Ouders die werken of tot een specifieke doelgroep behoren, hebben recht op kinderopvangtoeslag.
Deze ouders ontvangen een inkomensafhankelijk percentage van het uurtarief dat hun
opvang in rekening brengt, tot een wettelijke vastgestelde maximum uurprijs.4 De kinderopvangtoeslag wordt ieder jaar geïndexeerd via een aanpassing van het Besluit
kinderopvangtoeslag. Het doel van de indexeringssystematiek is om ervoor te zorgen
dat de kinderopvang financieel toegankelijk blijft voor alle inkomensgroepen en dat
daarnaast sprake is van een doelmatige bedrijfsvoering bij kinderopvangorganisaties
en doelmatige besteding van belastinggeld.
Met deze brief bied ik uw Kamer de evaluatie van de indexeringssystematiek van de
kinderopvangtoeslag aan.
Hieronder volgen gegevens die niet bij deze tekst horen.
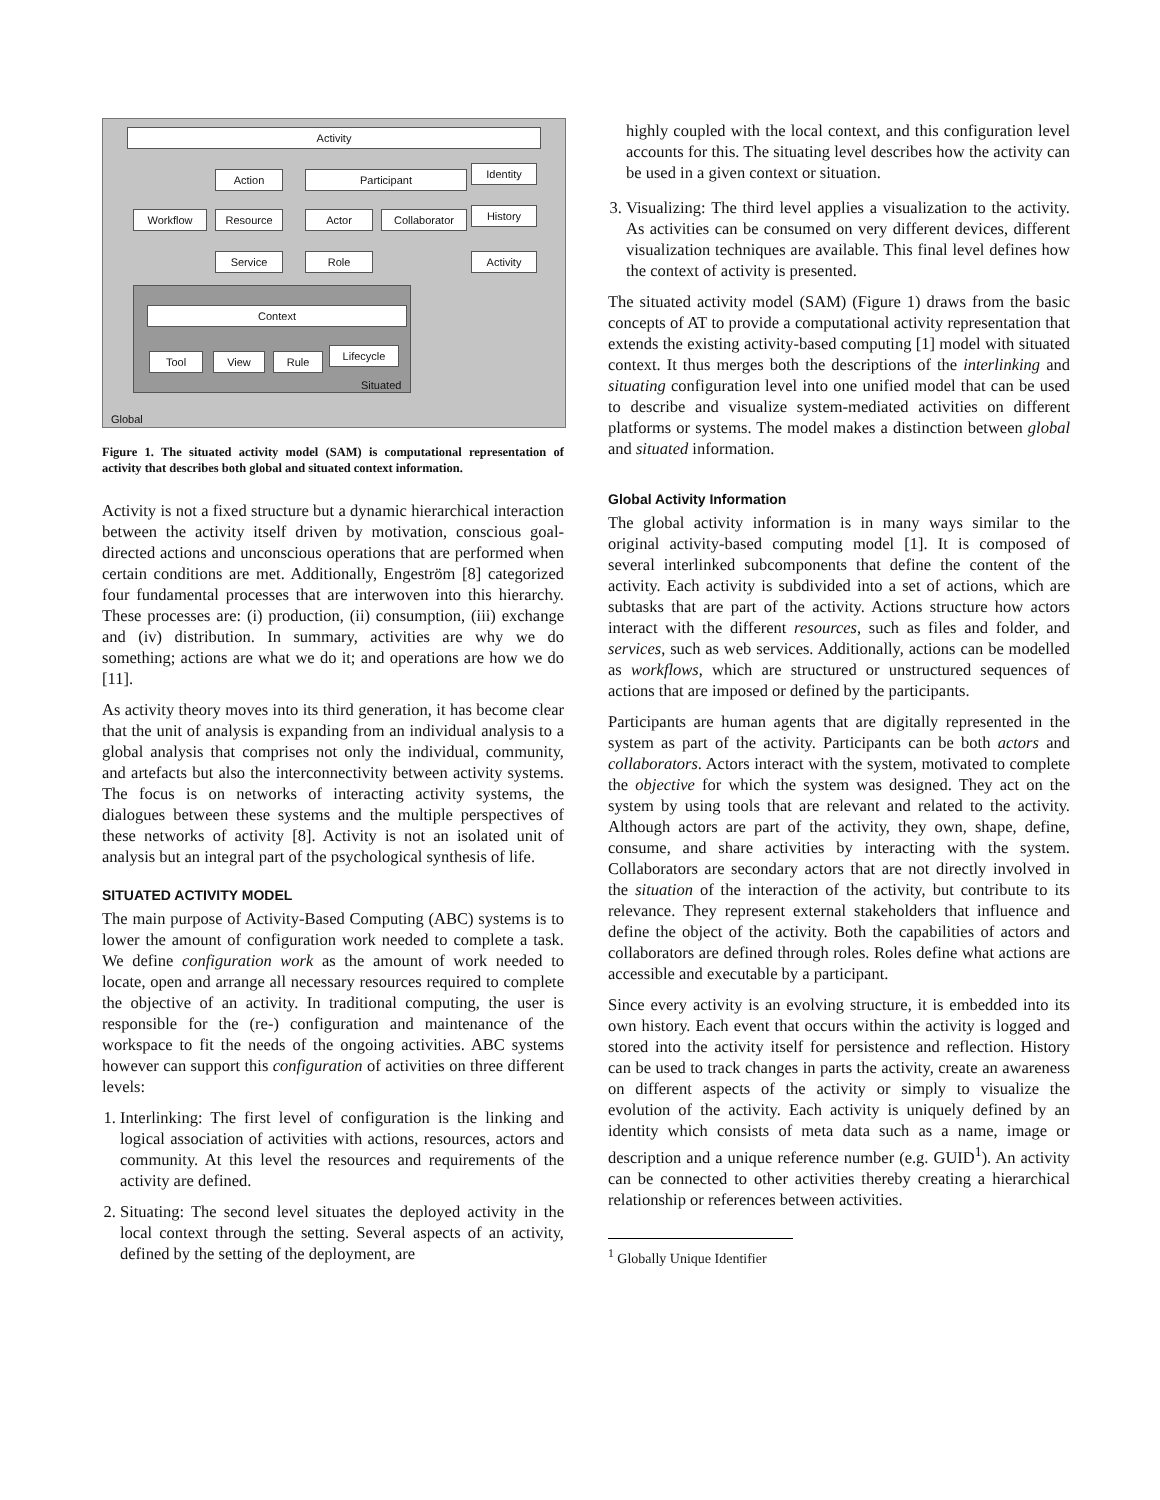Activity
Action Participant Identity
Workflow Resource Actor Collaborator History
Service Role Activity
Context
Tool View Rule Lifecycle
Situated
Global
Figure 1. The situated activity model (SAM) is computational representation of activity that describes both global and situated context information.
Activity is not a fixed structure but a dynamic hierarchical interaction between the activity itself driven by motivation, conscious goal-directed actions and unconscious operations that are performed when certain conditions are met. Additionally, Engeström [8] categorized four fundamental processes that are interwoven into this hierarchy. These processes are: (i) production, (ii) consumption, (iii) exchange and (iv) distribution. In summary, activities are why we do something; actions are what we do it; and operations are how we do [11].
As activity theory moves into its third generation, it has become clear that the unit of analysis is expanding from an individual analysis to a global analysis that comprises not only the individual, community, and artefacts but also the interconnectivity between activity systems. The focus is on networks of interacting activity systems, the dialogues between these systems and the multiple perspectives of these networks of activity [8]. Activity is not an isolated unit of analysis but an integral part of the psychological synthesis of life.
SITUATED ACTIVITY MODEL
The main purpose of Activity-Based Computing (ABC) systems is to lower the amount of configuration work needed to complete a task. We define configuration work as the amount of work needed to locate, open and arrange all necessary resources required to complete the objective of an activity. In traditional computing, the user is responsible for the (re-) configuration and maintenance of the workspace to fit the needs of the ongoing activities. ABC systems however can support this configuration of activities on three different levels:
1. Interlinking: The first level of configuration is the linking and logical association of activities with actions, resources, actors and community. At this level the resources and requirements of the activity are defined.
2. Situating: The second level situates the deployed activity in the local context through the setting. Several aspects of an activity, defined by the setting of the deployment, are
highly coupled with the local context, and this configuration level accounts for this. The situating level describes how the activity can be used in a given context or situation.
3. Visualizing: The third level applies a visualization to the activity. As activities can be consumed on very different devices, different visualization techniques are available. This final level defines how the context of activity is presented.
The situated activity model (SAM) (Figure 1) draws from the basic concepts of AT to provide a computational activity representation that extends the existing activity-based computing [1] model with situated context. It thus merges both the descriptions of the interlinking and situating configuration level into one unified model that can be used to describe and visualize system-mediated activities on different platforms or systems. The model makes a distinction between global and situated information.
Global Activity Information
The global activity information is in many ways similar to the original activity-based computing model [1]. It is composed of several interlinked subcomponents that define the content of the activity. Each activity is subdivided into a set of actions, which are subtasks that are part of the activity. Actions structure how actors interact with the different resources, such as files and folder, and services, such as web services. Additionally, actions can be modelled as workflows, which are structured or unstructured sequences of actions that are imposed or defined by the participants.
Participants are human agents that are digitally represented in the system as part of the activity. Participants can be both actors and collaborators. Actors interact with the system, motivated to complete the objective for which the system was designed. They act on the system by using tools that are relevant and related to the activity. Although actors are part of the activity, they own, shape, define, consume, and share activities by interacting with the system. Collaborators are secondary actors that are not directly involved in the situation of the interaction of the activity, but contribute to its relevance. They represent external stakeholders that influence and define the object of the activity. Both the capabilities of actors and collaborators are defined through roles. Roles define what actions are accessible and executable by a participant.
Since every activity is an evolving structure, it is embedded into its own history. Each event that occurs within the activity is logged and stored into the activity itself for persistence and reflection. History can be used to track changes in parts the activity, create an awareness on different aspects of the activity or simply to visualize the evolution of the activity. Each activity is uniquely defined by an identity which consists of meta data such as a name, image or description and a unique reference number (e.g. GUID<sup>1</sup>). An activity can be connected to other activities thereby creating a hierarchical relationship or references between activities.
<sup>1</sup> Globally Unique Identifier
Deze evaluatie is uitgevoerd naar aanleiding van een maatschappelijk
en politiek debat in 2022 en 2023 over afwijkingen van de indexeringssystematiek zoals
voorgeschreven in de Wet kinderopvang en het Besluit kinderopvangtoeslag. De toenmalig
Minister van SZW heeft daarbij toegezegd de huidige indexeringssystematiek te gaan
evalueren.5 Het doel van deze evaluatie is om te beoordelen of de indexeringssystematiek van
de kinderopvangtoeslag in de periode 2005 (invoering kinderopvangtoeslag) tot en met
2024 doeltreffend en doelmatig is geweest.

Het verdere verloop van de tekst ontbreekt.